[Stored items]
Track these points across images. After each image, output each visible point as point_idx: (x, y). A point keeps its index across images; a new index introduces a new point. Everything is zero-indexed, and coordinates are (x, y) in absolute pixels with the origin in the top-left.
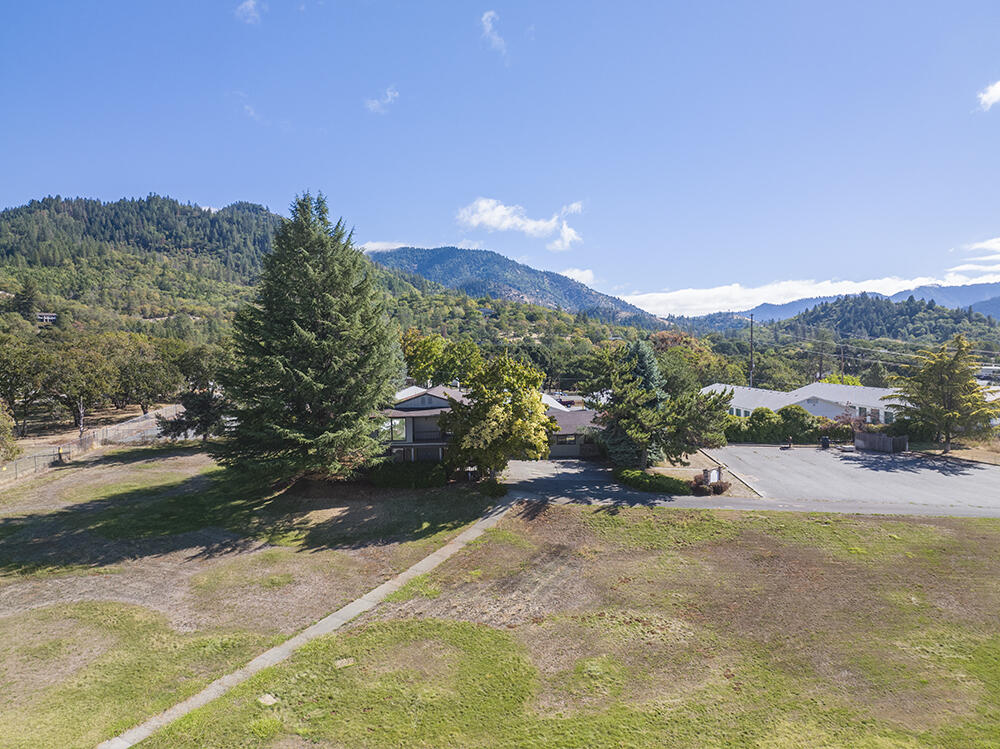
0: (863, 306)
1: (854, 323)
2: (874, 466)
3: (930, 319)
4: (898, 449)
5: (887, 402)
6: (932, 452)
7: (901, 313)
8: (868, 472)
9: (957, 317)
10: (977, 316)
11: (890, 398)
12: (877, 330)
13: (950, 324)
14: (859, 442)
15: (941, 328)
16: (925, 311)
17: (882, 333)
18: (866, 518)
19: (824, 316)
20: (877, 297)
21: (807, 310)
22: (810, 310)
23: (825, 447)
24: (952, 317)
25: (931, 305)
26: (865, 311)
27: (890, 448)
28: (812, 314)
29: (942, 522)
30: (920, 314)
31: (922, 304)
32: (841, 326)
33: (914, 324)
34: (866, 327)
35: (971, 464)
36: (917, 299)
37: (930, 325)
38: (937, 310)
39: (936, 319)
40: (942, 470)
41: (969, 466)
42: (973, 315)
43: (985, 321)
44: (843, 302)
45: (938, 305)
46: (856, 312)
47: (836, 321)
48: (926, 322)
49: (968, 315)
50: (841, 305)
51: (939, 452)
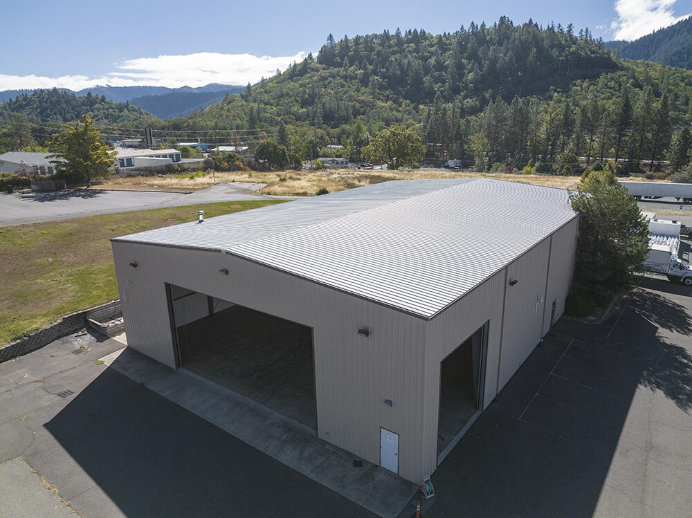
* * *
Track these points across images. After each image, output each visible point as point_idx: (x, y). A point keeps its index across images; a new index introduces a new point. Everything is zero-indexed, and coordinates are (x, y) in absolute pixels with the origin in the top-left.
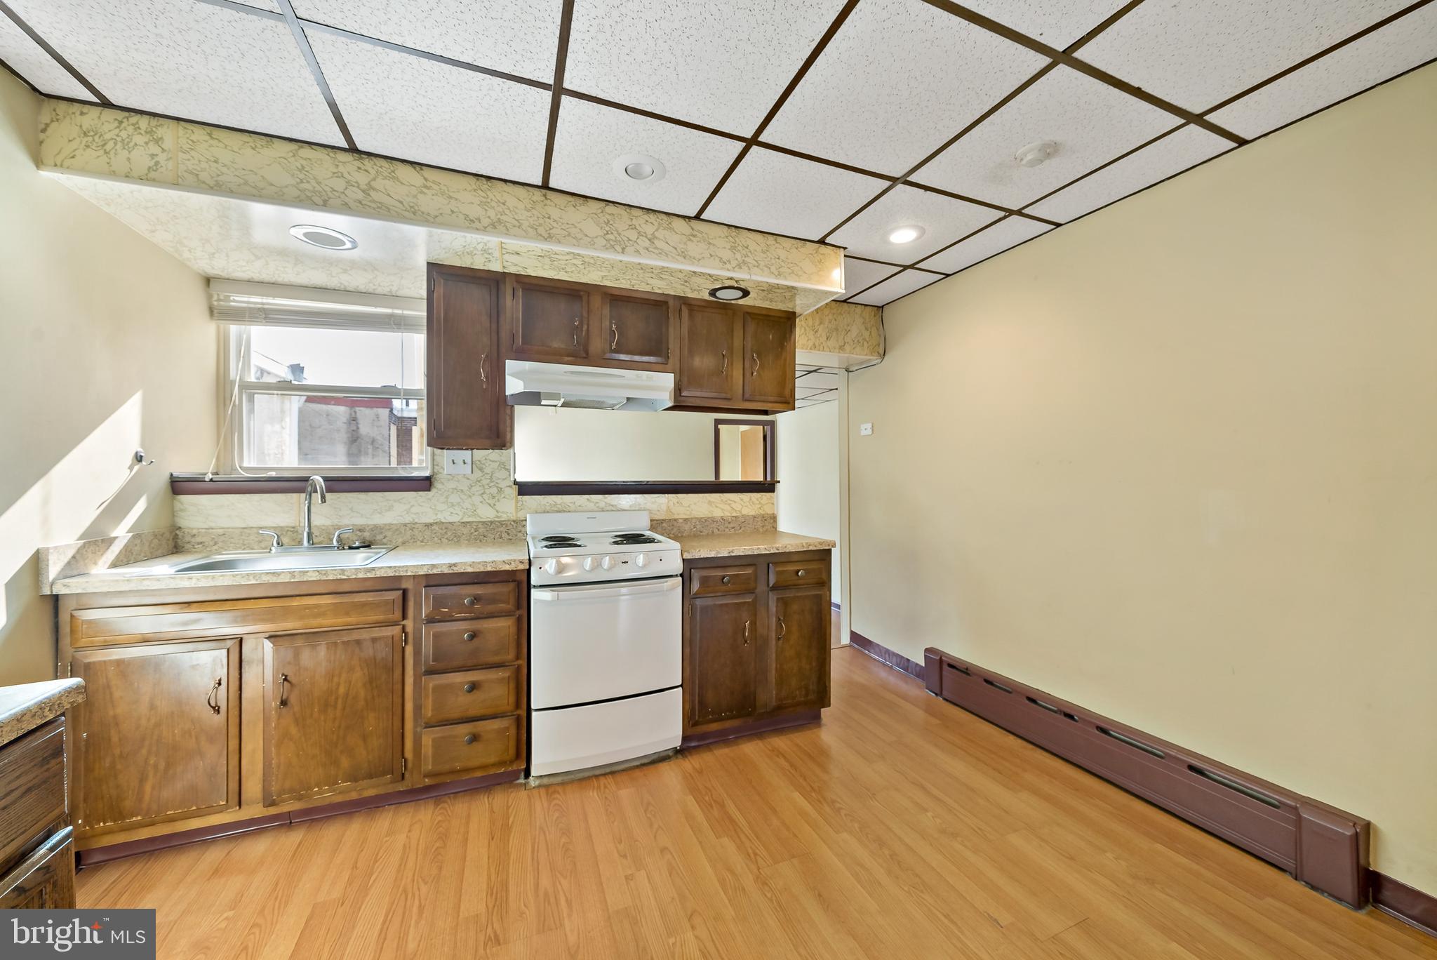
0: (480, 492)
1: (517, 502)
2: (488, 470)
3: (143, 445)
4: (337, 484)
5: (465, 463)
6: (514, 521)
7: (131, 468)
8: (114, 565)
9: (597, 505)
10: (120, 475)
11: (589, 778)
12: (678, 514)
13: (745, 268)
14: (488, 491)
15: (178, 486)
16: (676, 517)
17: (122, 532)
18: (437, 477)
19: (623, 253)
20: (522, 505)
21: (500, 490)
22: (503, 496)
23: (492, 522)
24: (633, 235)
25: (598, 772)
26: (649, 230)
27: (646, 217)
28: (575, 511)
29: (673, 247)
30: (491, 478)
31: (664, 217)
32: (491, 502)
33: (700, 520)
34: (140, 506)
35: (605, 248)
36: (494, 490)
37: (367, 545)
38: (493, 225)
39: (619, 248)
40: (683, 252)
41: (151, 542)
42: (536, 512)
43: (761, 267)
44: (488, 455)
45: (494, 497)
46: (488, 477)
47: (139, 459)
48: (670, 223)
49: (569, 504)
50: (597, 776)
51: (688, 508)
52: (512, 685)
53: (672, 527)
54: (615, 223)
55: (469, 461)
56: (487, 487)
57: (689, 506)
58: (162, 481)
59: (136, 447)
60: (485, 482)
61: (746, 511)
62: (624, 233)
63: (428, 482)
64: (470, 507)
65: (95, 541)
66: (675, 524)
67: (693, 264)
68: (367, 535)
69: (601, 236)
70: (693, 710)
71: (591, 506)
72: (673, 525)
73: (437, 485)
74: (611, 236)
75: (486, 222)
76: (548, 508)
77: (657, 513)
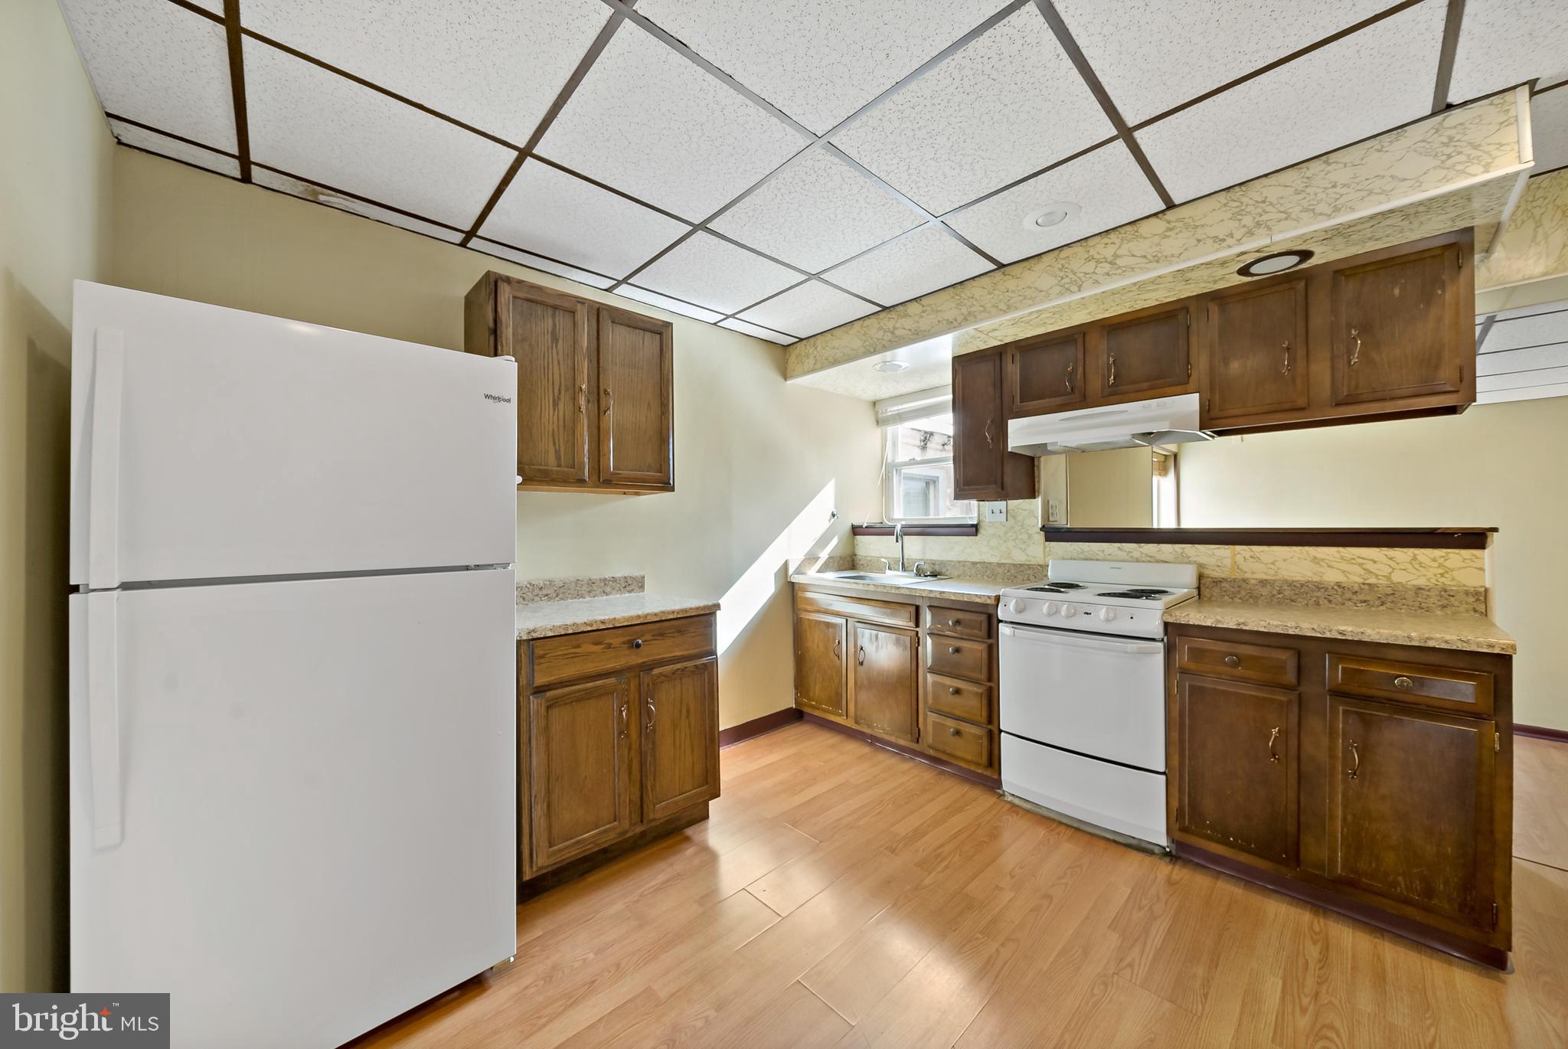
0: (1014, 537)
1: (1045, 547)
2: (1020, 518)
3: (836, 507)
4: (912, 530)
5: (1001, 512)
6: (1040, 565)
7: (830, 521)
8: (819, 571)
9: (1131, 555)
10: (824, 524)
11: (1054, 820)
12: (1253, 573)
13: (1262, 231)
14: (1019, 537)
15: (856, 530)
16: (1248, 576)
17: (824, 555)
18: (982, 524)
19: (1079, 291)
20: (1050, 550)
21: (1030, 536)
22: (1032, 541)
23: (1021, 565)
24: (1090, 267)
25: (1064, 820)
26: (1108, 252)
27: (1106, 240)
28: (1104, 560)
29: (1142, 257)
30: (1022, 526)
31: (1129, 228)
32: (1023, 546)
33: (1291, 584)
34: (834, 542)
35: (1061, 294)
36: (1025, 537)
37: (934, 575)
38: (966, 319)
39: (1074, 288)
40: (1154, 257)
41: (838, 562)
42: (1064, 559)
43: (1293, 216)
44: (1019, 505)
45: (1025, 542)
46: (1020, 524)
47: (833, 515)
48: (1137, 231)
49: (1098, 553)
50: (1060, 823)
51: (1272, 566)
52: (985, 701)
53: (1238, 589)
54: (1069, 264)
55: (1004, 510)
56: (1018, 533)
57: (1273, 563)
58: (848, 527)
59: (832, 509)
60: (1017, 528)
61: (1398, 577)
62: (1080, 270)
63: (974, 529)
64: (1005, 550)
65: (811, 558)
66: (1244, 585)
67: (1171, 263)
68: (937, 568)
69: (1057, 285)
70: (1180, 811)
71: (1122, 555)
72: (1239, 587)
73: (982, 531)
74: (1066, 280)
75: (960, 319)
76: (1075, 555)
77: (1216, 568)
...
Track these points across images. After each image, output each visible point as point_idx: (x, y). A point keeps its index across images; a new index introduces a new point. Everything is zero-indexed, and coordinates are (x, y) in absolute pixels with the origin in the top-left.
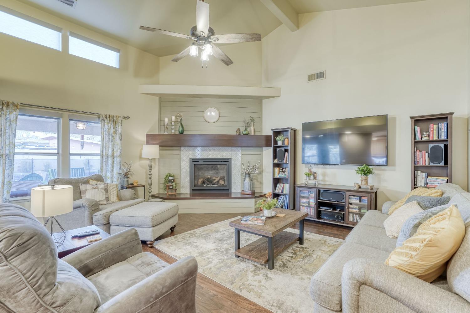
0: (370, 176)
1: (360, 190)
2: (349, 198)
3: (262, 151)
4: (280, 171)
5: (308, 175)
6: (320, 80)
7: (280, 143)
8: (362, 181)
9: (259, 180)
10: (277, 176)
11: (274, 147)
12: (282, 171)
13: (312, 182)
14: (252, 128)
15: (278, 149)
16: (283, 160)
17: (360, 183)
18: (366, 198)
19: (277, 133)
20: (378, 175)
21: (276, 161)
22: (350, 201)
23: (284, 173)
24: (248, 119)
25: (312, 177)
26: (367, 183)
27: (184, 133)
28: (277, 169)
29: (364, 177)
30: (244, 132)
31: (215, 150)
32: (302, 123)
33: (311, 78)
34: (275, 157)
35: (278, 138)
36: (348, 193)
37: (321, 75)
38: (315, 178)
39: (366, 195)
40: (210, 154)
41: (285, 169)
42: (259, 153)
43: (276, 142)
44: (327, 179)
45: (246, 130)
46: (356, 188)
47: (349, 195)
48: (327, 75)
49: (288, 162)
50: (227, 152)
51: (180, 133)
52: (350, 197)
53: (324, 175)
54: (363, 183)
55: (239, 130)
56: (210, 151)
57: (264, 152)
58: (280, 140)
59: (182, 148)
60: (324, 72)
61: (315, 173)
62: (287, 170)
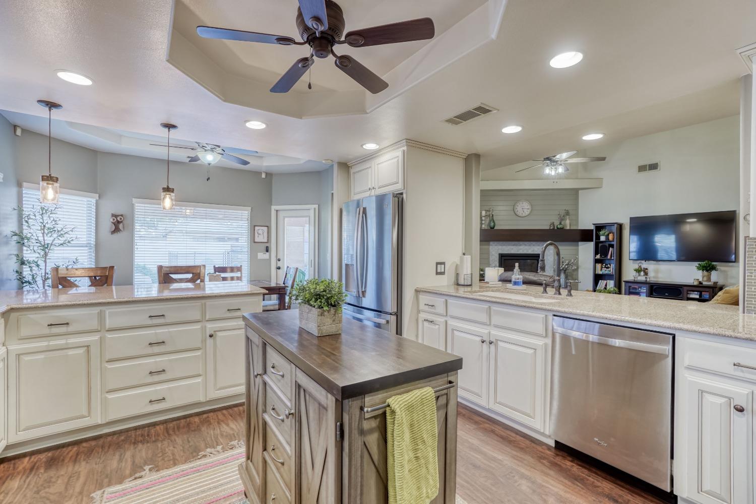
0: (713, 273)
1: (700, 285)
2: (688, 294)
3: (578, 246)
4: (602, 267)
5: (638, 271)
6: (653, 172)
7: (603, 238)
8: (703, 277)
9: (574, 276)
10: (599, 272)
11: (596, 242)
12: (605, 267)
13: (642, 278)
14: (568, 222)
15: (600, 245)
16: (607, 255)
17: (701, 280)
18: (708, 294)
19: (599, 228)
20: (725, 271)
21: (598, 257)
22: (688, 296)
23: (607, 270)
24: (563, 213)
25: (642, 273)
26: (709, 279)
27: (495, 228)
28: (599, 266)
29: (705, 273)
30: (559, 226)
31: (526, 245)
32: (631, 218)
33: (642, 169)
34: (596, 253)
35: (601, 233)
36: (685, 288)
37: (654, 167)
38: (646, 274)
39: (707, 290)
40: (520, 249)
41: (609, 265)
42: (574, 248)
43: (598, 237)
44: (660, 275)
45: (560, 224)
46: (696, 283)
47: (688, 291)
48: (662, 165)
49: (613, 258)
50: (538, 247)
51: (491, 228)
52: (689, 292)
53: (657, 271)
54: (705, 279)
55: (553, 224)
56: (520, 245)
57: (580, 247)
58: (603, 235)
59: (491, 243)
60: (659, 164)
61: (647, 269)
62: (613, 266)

## What needs to be done
Output only an exact transcription of the lines above from the one with "43: (761, 267)" up to and including the one with "63: (428, 482)".

## Result of this exercise
43: (761, 267)
44: (488, 455)
45: (494, 497)
46: (488, 477)
47: (139, 459)
48: (670, 223)
49: (569, 504)
50: (597, 776)
51: (688, 508)
52: (512, 685)
53: (672, 527)
54: (615, 223)
55: (469, 461)
56: (487, 487)
57: (689, 506)
58: (162, 481)
59: (136, 447)
60: (485, 482)
61: (746, 511)
62: (624, 233)
63: (428, 482)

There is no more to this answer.